Central Burnett: Gayndah takes off

The North Burnett region in Queensland, centred on Gayndah and Mundubbera, developed as a distinct citrus belt through the 20th century. Gayndah is Queensland’s oldest town and sits in a river valley with good winter temperatures for citrus development.

The region’s citrus industry grew steadily through the mid-20th century, with growers producing oranges, mandarins, lemons, and grapefruit. By the 2020s, Queensland had become a significant mandarin exporting region, with the North Burnett supplying fruit to China, Thailand, and other Asian markets. The region’s mandarin season runs from April through September, covering varieties including Daisy, Honey Murcott, and low-seed Murcott.

The Gayndah Orange Festival has been held biennially since 1957, celebrating the region’s citrus production. It is one of the few Australian festivals where citrus is the primary subject.

The Imperial mandarin: an Australian original

The most significant event in Australian mandarin history occurred in the 1890s at Emu Plains, on the Nepean River west of Sydney. A new mandarin variety was raised there, eventually named the Imperial.

The Imperial is an early-season mandarin with a thin, smooth skin, easy peel, few seeds, and a sweet-tart flavour. It typically ripens from April, making it the first mandarin of the Australian season each year. According to nursery and industry sources including The Diggers Club, the Imperial was raised during the 1890s at Emu Plains. It became the dominant Australian mandarin variety of the 20th century and remains significant today, accounting for approximately 24 per cent of fresh mandarin production by volume.

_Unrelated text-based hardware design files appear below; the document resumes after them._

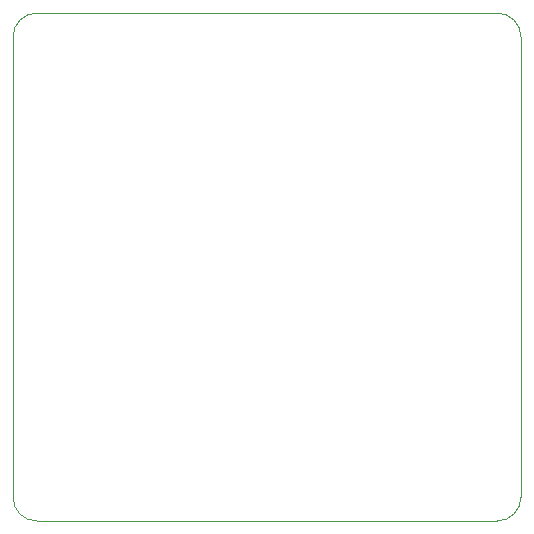
<source format=gbr>
%TF.GenerationSoftware,KiCad,Pcbnew,(5.1.9-0-10_14)*%
%TF.CreationDate,2021-05-20T12:01:01+02:00*%
%TF.ProjectId,turbocan,74757262-6f63-4616-9e2e-6b696361645f,rev?*%
%TF.SameCoordinates,Original*%
%TF.FileFunction,Profile,NP*%
%FSLAX46Y46*%
G04 Gerber Fmt 4.6, Leading zero omitted, Abs format (unit mm)*
G04 Created by KiCad (PCBNEW (5.1.9-0-10_14)) date 2021-05-20 12:01:01*
%MOMM*%
%LPD*%
G01*
G04 APERTURE LIST*
%TA.AperFunction,Profile*%
%ADD10C,0.050000*%
%TD*%
G04 APERTURE END LIST*
D10*
X16000000Y-14000000D02*
X55000000Y-14000000D01*
X57000000Y-16000000D02*
X57000000Y-55000000D01*
X55000000Y-57000000D02*
X16000000Y-57000000D01*
X14000000Y-55000000D02*
X14000000Y-16000000D01*
X14000000Y-16000000D02*
G75*
G02*
X16000000Y-14000000I2000000J0D01*
G01*
X55000000Y-14000000D02*
G75*
G02*
X57000000Y-16000000I0J-2000000D01*
G01*
X57000000Y-55000000D02*
G75*
G02*
X55000000Y-57000000I-2000000J0D01*
G01*
X16000000Y-57000000D02*
G75*
G02*
X14000000Y-55000000I0J2000000D01*
G01*
M02*

</source>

The Imperial’s success reflects several practical strengths: it suits the Australian climate across a wide range of regions, it peels easily (important for school lunchboxes and fresh consumption), and its early season position means it reaches market before competition from later varieties.

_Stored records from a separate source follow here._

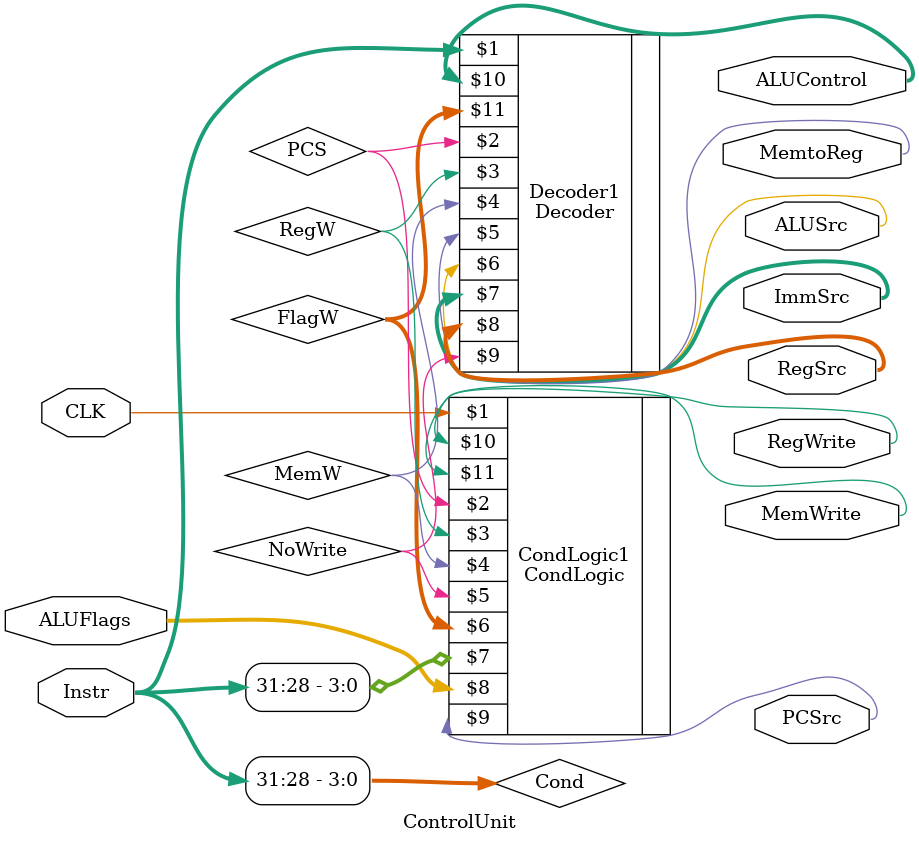
<source format=v>
module ControlUnit(
    input [31:0] Instr,
    input [3:0] ALUFlags,
    input CLK,

    output MemtoReg,
    output MemWrite,
    output ALUSrc,
    output [1:0] ImmSrc,
    output RegWrite,
    output [1:0] RegSrc,
    output [1:0] ALUControl,	
    output PCSrc
    ); 
    
    wire [3:0] Cond;
    wire PSC, RegW, MemW;
    wire [1:0] FlagW;
    wire NoWrite;

    assign Cond=Instr[31:28];


    CondLogic CondLogic1(
     CLK,
     PCS,
     RegW,
     MemW,
     NoWrite,
     FlagW,
     Cond,
     ALUFlags,

     PCSrc,
     RegWrite,
     MemWrite
    );

    Decoder Decoder1(
     Instr,
     PCS,
     RegW,
     MemW,
     MemtoReg,
     ALUSrc,
     ImmSrc,
     RegSrc,
     NoWrite,
     ALUControl,
     FlagW
    );
endmodule
</source>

20th century industrialisation

Australian citrus production scaled rapidly through the 20th century. Packing sheds, cold storage, refrigerated transport, and later air freight changed the economics of the industry. Varieties were selected for shelf life, transportability, and appearance as much as flavour.

NSW DPI (the NSW Department of Primary Industries) published detailed production manuals for Australian mandarin growers, including a comprehensive manual in 2017 produced with funding from the Australian Centre for International Agricultural Research (ACIAR). This manual covered orchard establishment, seasonal management, and the latest research on variety performance across Australian growing regions.

By mid-century, Australian mandarins were a standard winter fruit in homes across the country. The school lunchbox mandarin became a cultural fixture: easy to peel, no mess, portable, and reliably sweet.

The modern Australian mandarin industry

Australia now grows more than ten commercial mandarin varieties. Imperial remains important, but late-season varieties including Honey Murcott, Afourer (Nadorcott), and Daisy account for a growing share of production.

Queensland’s North Burnett region has shifted significantly toward export-oriented varieties. Up to 50 per cent of the region’s mandarin production now goes to Asian export markets, compared to about a third in previous years. Export demand from China and Thailand has driven investment in new orchards and new varieties suited to longer shipping times.

The Riverina in NSW continues to produce large volumes of oranges and grapefruit, with mandarin production spread across the state’s east coast and central regions. Western Australia has its own citrus belt, and the Atherton Tablelands in Far North Queensland produce citrus under tropical conditions.

Australia exports citrus to Hong Kong, mainland China, Singapore, Malaysia, Vietnam, and other markets. The clean green reputation of Australian produce, combined with the flavour quality of winter-harvested fruit, underpins export demand.